The winner takes it all
Just when we thought that we escaped the pandemic, war brings death’s shadow back. The Russian invasion of Ukraine destroyed the fragile geopolitical equilibrium and threw financial markets into confusion. The strike was well prepared by the Kremlin, which seems to have assessed both political and economic consequences of their acts. Is there a bigger picture behind this conflict? Who will be the real winner of the Ukraine war?
Two years ago, in the early days of the pandemic outbreak, we had painted the situation using the metaphor of the four horsemen of the Apocalypse. The first horseman brought a ravaging pandemic, and the second came with a war message. Needless to say, the second horseman is Russia’s leader Vladimir Putin. Putin has not only pushed the world to the brink of a global war but has also triggered what seems to be a global economic war.
Despite its ambitions, Russia is far from being a global economic power. While its leader has a reverie about the glorious forgotten past of the Soviet Union, Russia’s economy is highly dependent on commodities trade. So, who will back Russia economically and financially in the foreseeable eventuality of a new Iron Curtain between Moscow and the West?
The second horseman rides with the flag of economic war, and the symbols on his flag war are in Mandarin. The trade war between the United States and China enters the phase where proxies are activated. The Kremlin plays a tactical role in this trade war and aims to trigger a massive disruption in the global supply chain and generate shortages in commodities markets.

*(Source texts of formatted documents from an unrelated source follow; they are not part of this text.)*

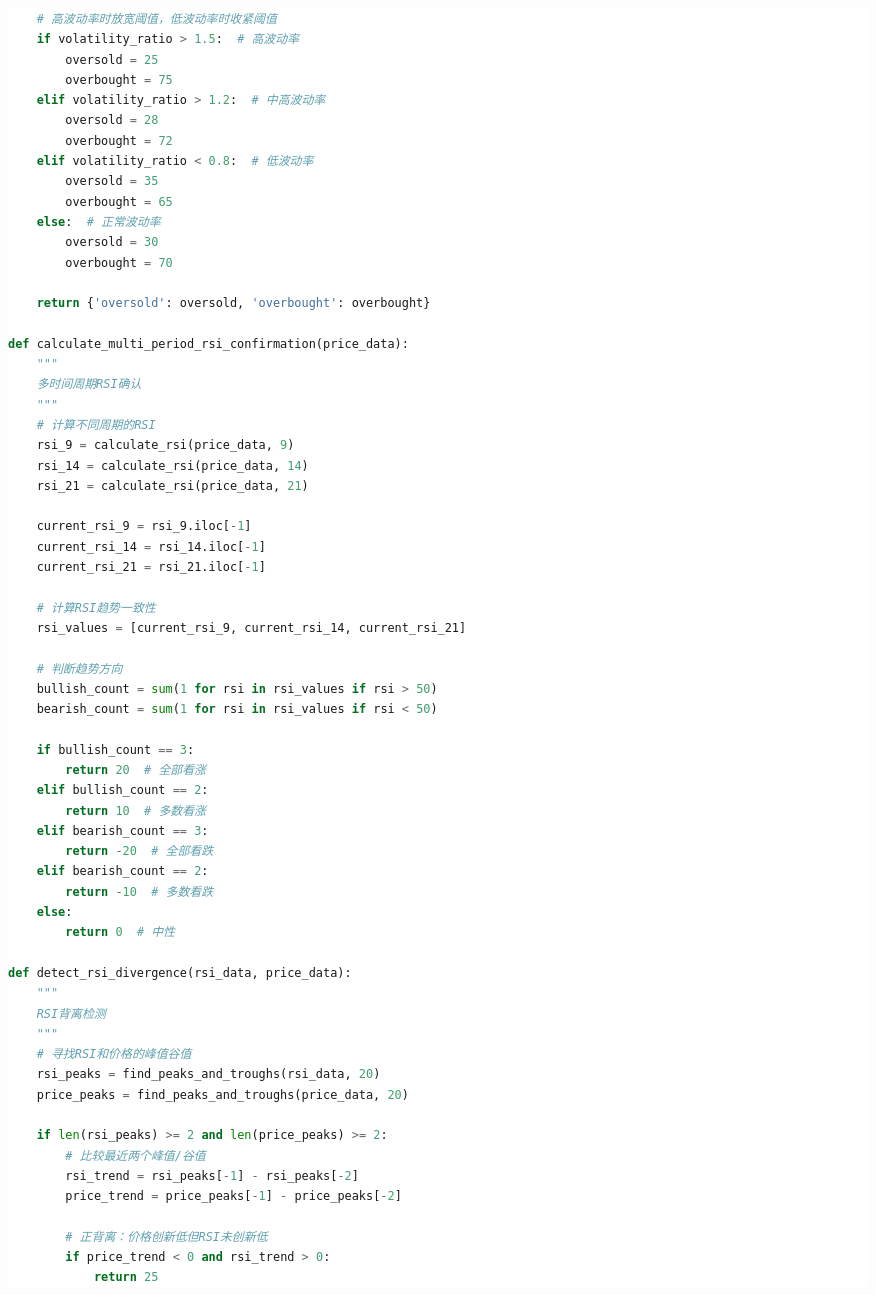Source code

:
   ```python
      # 高波动率时放宽阈值，低波动率时收紧阈值
      if volatility_ratio > 1.5:  # 高波动率
          oversold = 25
          overbought = 75
      elif volatility_ratio > 1.2:  # 中高波动率
          oversold = 28
          overbought = 72
      elif volatility_ratio < 0.8:  # 低波动率
          oversold = 35
          overbought = 65
      else:  # 正常波动率
          oversold = 30
          overbought = 70
      
      return {'oversold': oversold, 'overbought': overbought}
  
  def calculate_multi_period_rsi_confirmation(price_data):
      """
      多时间周期RSI确认
      """
      # 计算不同周期的RSI
      rsi_9 = calculate_rsi(price_data, 9)
      rsi_14 = calculate_rsi(price_data, 14)
      rsi_21 = calculate_rsi(price_data, 21)
      
      current_rsi_9 = rsi_9.iloc[-1]
      current_rsi_14 = rsi_14.iloc[-1]
      current_rsi_21 = rsi_21.iloc[-1]
      
      # 计算RSI趋势一致性
      rsi_values = [current_rsi_9, current_rsi_14, current_rsi_21]
      
      # 判断趋势方向
      bullish_count = sum(1 for rsi in rsi_values if rsi > 50)
      bearish_count = sum(1 for rsi in rsi_values if rsi < 50)
      
      if bullish_count == 3:
          return 20  # 全部看涨
      elif bullish_count == 2:
          return 10  # 多数看涨
      elif bearish_count == 3:
          return -20  # 全部看跌
      elif bearish_count == 2:
          return -10  # 多数看跌
      else:
          return 0  # 中性
  
  def detect_rsi_divergence(rsi_data, price_data):
      """
      RSI背离检测
      """
      # 寻找RSI和价格的峰值谷值
      rsi_peaks = find_peaks_and_troughs(rsi_data, 20)
      price_peaks = find_peaks_and_troughs(price_data, 20)
      
      if len(rsi_peaks) >= 2 and len(price_peaks) >= 2:
          # 比较最近两个峰值/谷值
          rsi_trend = rsi_peaks[-1] - rsi_peaks[-2]
          price_trend = price_peaks[-1] - price_peaks[-2]
          
          # 正背离：价格创新低但RSI未创新低
          if price_trend < 0 and rsi_trend > 0:
              return 25
  ```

Beijing is watching Taiwan with envious eyes, and any escalation of the
conflict in the region would amplify the global chip crisis.
Financial markets are overly optimistic with respect to the impact of the Ukraine war on the global economy.
Nevertheless, both Moscow and Beijing want to trigger turmoil in financial markets that would eventually lead to a global recession.
The military aggression unfolded just a few days before the long-awaited interest rate hike announced by the Fed for March. Most likely, the Fed will revise the tampering strategy.
The situation in eastern Ukraine has undergone rapid changes, drawing great attention from the international community. China’s position would be based on the right and wrong in relation to the Ukraine issue itself. China is consistent in the fundamental position on respecting the sovereignty and territorial integrity of all countries and abiding by the purposes and principles of the U.N. Charter. Xi Jinping, Chinese President
The leading equity indices plunged significantly after the Ukraine invasion, but recovered in the last trading session. On Friday, the Dow Jones delivered a strong comeback, climbing 2.5%, a one-year record for a daily return. Investors priced in that The White House will not go to war with Russia.
Crude oil prices dipped below USD 92 after a sudden spike above USD 100 amid the Russian invasion. VIX, the leading volatility index, remained surprisingly at relatively low levels. The consequences of the war are not yet fully priced, and markets could move into a more turbulent territory.
The Ukraine conflict is sealing the fate of the Russian economy for the next decade. Gazprom shares plunged 50%, hitting a record low in the early hours of the Russian invasion. Gazprom is Russia’s biggest company and controls the gas exports, representing the Kremlin's main revenue source. Turmoil in oil and gas exports are triggering already a loss of confidence towards Russian governmental debt.
Standard and Poor lowered Russia’s sovereign rating to “junk status” while Moody’s is considering doing the same in the following days.
The Ukraine-Russia conflict unleashed agony in the global gas market.
The Dutch TTF, Europe’s leading gas price benchmark, jumped by more than 50% on the first day of the invasion. The Asian LNG markets were hit severely by the conflict.
The Japan Korea Marker, Asia’s main LNG index, had a four-fold increase, Russia being one of the main gas exporters in the region.
This massive spike in gas prices is a mix of sentiment trading and
structural changes in fundamental supply-demand equilibrium. The conflict
could push the global gas markets to reach unforeseen high-level prices.
Such an effect could trigger a further increase in inflation.
After a bumpy ride marked by a few significant swings, the Dow Jones Index ended the week into negative territory, above 34,000. The war between Ukraine and Russia ignites the market turmoil and could trigger a future bearish pattern.
Bitcoin ended the week near USD 39,000 after dipping below USD 34,500. Bitcoin follows a pattern correlated to the stock market, which exposes the leading cryptocurrency to systemic risk. The war in Ukraine and the interest rate hike could generate new price corrections, and Bitcoin could test the USD 30,000 level over the next month. Nevertheless, if Russia is cut from SWIFT, cryptocurrencies could deliver robust gains.
The Gold ounce ended the week on a negative note, below USD 1,900 after climbing above USD 1,970. The foreseeable commodities crisis and the inflationary context are good arguments for a rally in gold prices.